=== The data ===
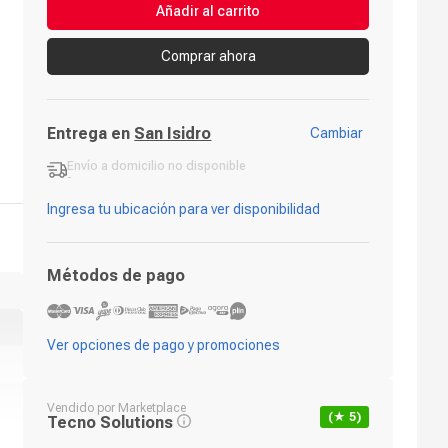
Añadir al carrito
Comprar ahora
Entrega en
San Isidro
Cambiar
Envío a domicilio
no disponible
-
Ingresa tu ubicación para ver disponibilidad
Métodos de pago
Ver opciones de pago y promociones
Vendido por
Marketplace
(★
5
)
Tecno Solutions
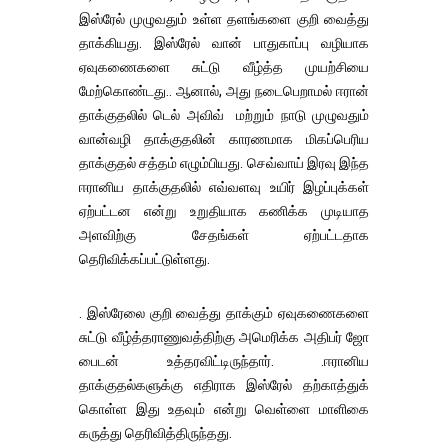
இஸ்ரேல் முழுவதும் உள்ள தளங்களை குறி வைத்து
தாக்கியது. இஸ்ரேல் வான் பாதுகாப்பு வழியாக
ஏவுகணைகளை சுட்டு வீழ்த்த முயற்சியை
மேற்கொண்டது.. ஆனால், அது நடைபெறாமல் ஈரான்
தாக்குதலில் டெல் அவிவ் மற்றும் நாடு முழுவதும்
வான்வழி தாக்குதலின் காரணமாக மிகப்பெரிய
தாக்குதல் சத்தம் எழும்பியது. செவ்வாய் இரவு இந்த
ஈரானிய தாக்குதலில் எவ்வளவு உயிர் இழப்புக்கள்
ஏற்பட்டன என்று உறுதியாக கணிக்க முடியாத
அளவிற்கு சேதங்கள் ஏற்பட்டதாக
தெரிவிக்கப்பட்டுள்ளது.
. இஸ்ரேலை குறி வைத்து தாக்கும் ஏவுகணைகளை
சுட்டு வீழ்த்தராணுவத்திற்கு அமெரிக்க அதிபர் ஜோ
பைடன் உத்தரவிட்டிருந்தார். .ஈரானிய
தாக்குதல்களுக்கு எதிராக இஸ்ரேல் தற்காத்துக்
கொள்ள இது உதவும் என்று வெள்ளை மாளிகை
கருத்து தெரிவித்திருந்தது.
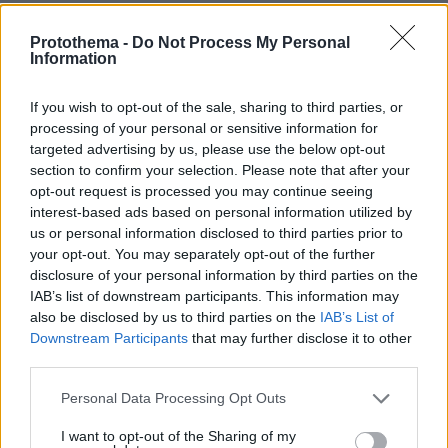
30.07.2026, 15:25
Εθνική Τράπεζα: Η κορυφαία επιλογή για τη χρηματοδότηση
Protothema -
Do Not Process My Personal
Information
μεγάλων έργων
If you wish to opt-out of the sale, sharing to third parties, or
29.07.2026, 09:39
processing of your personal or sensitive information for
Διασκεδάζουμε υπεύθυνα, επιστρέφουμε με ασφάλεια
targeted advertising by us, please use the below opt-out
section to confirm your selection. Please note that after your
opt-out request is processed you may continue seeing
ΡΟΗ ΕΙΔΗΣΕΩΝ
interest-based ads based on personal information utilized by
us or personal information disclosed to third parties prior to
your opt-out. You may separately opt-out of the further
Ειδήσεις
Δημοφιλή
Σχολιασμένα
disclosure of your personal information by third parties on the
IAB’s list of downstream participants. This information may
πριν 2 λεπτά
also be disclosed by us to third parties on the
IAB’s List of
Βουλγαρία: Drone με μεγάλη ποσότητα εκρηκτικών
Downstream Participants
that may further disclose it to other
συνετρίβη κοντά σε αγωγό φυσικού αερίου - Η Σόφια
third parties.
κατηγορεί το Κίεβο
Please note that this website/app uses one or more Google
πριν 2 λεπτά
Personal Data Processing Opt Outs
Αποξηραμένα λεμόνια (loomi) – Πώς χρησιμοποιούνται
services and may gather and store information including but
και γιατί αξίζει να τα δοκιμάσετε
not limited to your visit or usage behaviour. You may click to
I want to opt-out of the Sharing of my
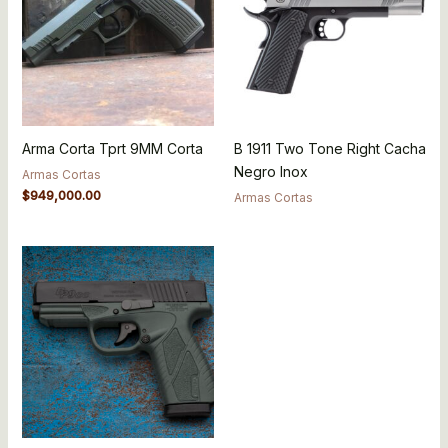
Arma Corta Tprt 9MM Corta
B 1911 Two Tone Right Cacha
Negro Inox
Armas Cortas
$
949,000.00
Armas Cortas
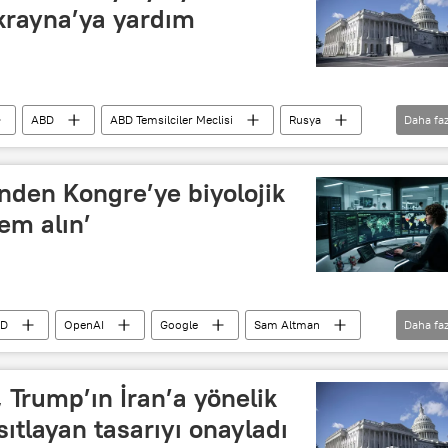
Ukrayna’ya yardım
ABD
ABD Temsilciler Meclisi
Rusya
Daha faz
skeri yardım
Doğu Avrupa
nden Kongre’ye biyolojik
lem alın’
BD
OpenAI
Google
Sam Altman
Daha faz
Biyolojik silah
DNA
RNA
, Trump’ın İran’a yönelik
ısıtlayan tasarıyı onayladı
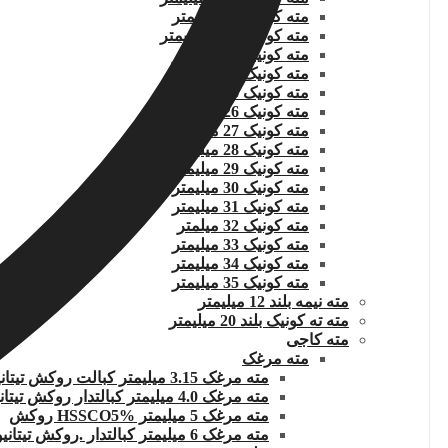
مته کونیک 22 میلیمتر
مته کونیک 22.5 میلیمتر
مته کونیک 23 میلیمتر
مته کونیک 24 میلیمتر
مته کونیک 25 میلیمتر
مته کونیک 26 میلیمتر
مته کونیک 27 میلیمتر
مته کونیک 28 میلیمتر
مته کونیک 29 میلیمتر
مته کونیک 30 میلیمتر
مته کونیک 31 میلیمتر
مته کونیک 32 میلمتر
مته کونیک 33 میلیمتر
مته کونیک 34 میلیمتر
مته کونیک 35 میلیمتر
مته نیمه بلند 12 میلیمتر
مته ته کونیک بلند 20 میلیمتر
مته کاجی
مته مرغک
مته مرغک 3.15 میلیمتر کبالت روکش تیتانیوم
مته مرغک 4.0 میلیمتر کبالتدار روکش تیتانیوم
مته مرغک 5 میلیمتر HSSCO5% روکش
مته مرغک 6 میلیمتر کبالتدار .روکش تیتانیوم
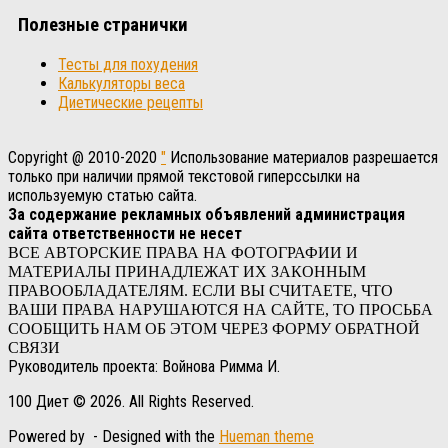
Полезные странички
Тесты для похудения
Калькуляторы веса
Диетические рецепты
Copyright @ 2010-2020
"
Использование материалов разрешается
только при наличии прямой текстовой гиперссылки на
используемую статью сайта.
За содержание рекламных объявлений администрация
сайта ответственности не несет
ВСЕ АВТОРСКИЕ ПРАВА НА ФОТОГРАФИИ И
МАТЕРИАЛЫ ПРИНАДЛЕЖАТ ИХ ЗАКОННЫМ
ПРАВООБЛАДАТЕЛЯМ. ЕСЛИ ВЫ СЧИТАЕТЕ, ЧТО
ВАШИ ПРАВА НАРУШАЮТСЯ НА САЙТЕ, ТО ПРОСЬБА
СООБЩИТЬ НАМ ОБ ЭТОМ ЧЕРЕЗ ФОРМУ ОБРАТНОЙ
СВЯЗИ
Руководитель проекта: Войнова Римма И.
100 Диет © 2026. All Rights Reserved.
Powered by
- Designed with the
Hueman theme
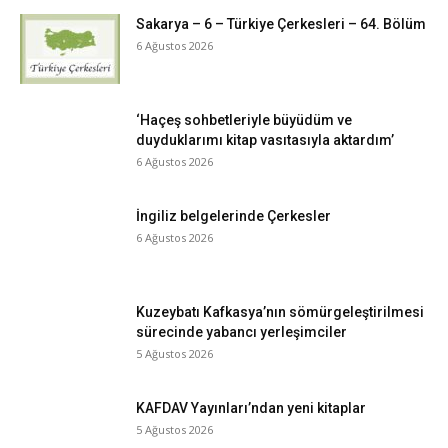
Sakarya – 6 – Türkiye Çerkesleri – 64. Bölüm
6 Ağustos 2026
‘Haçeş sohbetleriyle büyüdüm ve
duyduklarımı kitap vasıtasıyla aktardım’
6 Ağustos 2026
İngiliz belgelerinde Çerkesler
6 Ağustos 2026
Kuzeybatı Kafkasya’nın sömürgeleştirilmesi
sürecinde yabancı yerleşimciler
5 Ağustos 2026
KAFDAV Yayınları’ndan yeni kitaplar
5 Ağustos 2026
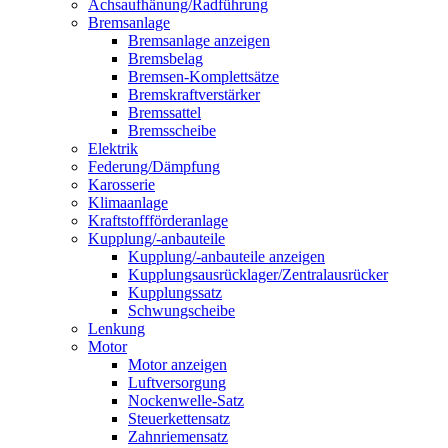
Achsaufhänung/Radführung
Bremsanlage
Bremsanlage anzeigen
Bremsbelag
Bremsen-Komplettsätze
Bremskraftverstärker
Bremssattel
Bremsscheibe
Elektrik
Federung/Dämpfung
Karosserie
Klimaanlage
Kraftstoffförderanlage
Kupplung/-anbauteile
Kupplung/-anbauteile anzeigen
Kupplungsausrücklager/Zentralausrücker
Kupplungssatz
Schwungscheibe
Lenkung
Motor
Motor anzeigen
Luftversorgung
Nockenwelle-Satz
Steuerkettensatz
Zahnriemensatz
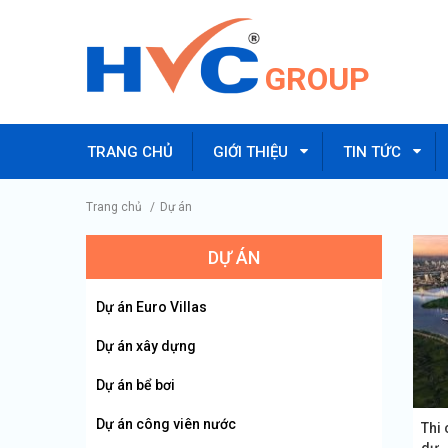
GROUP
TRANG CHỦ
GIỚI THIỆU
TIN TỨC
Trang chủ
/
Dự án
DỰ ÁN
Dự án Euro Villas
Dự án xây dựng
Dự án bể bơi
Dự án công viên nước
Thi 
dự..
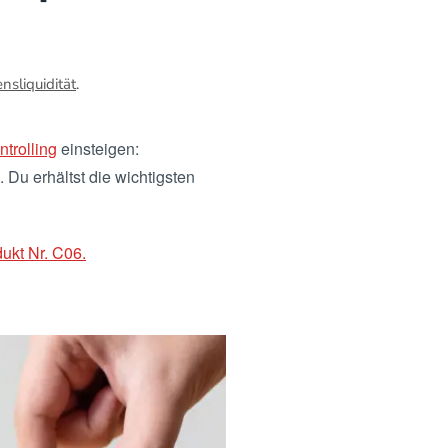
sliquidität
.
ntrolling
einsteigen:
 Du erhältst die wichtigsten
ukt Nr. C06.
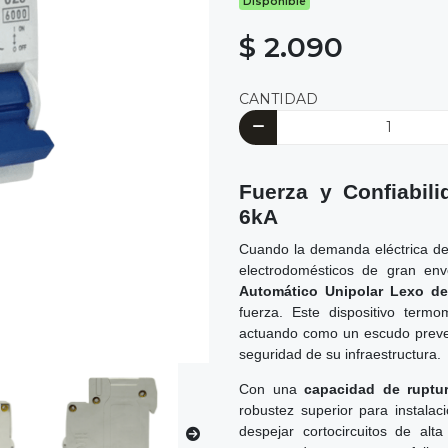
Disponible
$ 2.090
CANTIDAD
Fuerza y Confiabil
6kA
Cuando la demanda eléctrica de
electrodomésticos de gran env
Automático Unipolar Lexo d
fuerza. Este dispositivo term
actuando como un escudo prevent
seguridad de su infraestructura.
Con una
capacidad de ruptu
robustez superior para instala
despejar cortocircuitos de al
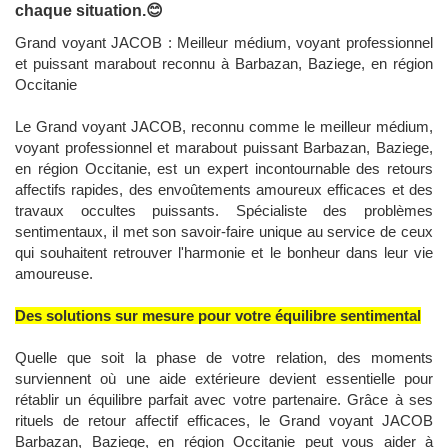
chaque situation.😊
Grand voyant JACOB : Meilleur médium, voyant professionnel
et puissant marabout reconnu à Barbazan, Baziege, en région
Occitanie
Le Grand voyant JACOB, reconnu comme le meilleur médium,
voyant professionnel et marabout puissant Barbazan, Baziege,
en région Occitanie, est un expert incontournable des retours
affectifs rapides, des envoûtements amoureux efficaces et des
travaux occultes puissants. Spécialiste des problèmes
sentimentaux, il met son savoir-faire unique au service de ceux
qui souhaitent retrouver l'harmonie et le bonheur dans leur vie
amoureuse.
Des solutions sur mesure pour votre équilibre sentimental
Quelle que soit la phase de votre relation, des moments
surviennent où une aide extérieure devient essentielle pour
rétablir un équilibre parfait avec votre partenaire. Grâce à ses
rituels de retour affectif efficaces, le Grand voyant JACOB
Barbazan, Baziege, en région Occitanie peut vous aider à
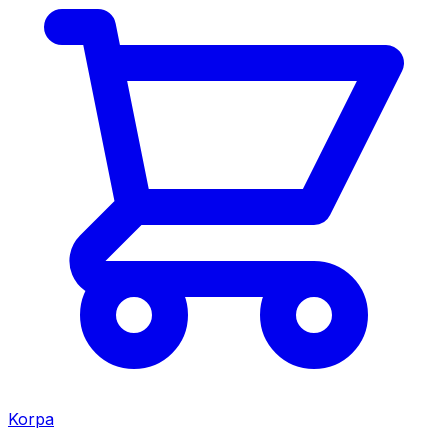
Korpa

=== What to work on ===
Copy the records from the line containing "Sakarya – 6 – Türkiye Çerkesleri – 64. Bölüm" through the line containing "despejar cortocircuitos de al", replacing every "Ağustos" with "Eylül" and leaving everything else unchanged. Omit the pictures from your answer.

=== Exercise answer ===
Sakarya – 6 – Türkiye Çerkesleri – 64. Bölüm
6 Eylül 2026
‘Haçeş sohbetleriyle büyüdüm ve
duyduklarımı kitap vasıtasıyla aktardım’
6 Eylül 2026
İngiliz belgelerinde Çerkesler
6 Eylül 2026
Kuzeybatı Kafkasya’nın sömürgeleştirilmesi
sürecinde yabancı yerleşimciler
5 Eylül 2026
KAFDAV Yayınları’ndan yeni kitaplar
5 Eylül 2026
Achsaufhänung/Radführung
Bremsanlage
Bremsanlage anzeigen
Bremsbelag
Bremsen-Komplettsätze
Bremskraftverstärker
Bremssattel
Bremsscheibe
Elektrik
Federung/Dämpfung
Karosserie
Klimaanlage
Kraftstoffförderanlage
Kupplung/-anbauteile
Kupplung/-anbauteile anzeigen
Kupplungsausrücklager/Zentralausrücker
Kupplungssatz
Schwungscheibe
Lenkung
Motor
Motor anzeigen
Luftversorgung
Nockenwelle-Satz
Steuerkettensatz
Zahnriemensatz
GROUP
TRANG CHỦ
GIỚI THIỆU
TIN TỨC
Trang chủ
/
Dự án
DỰ ÁN
Dự án Euro Villas
Dự án xây dựng
Dự án bể bơi
Dự án công viên nước
Thi 
dự..
sliquidität
.
ntrolling
einsteigen:
 Du erhältst die wichtigsten
ukt Nr. C06.
Disponible
$ 2.090
CANTIDAD
Fuerza y Confiabil
6kA
Cuando la demanda eléctrica de
electrodomésticos de gran env
Automático Unipolar Lexo d
fuerza. Este dispositivo term
actuando como un escudo prevent
seguridad de su infraestructura.
Con una
capacidad de ruptu
robustez superior para instala
despejar cortocircuitos de al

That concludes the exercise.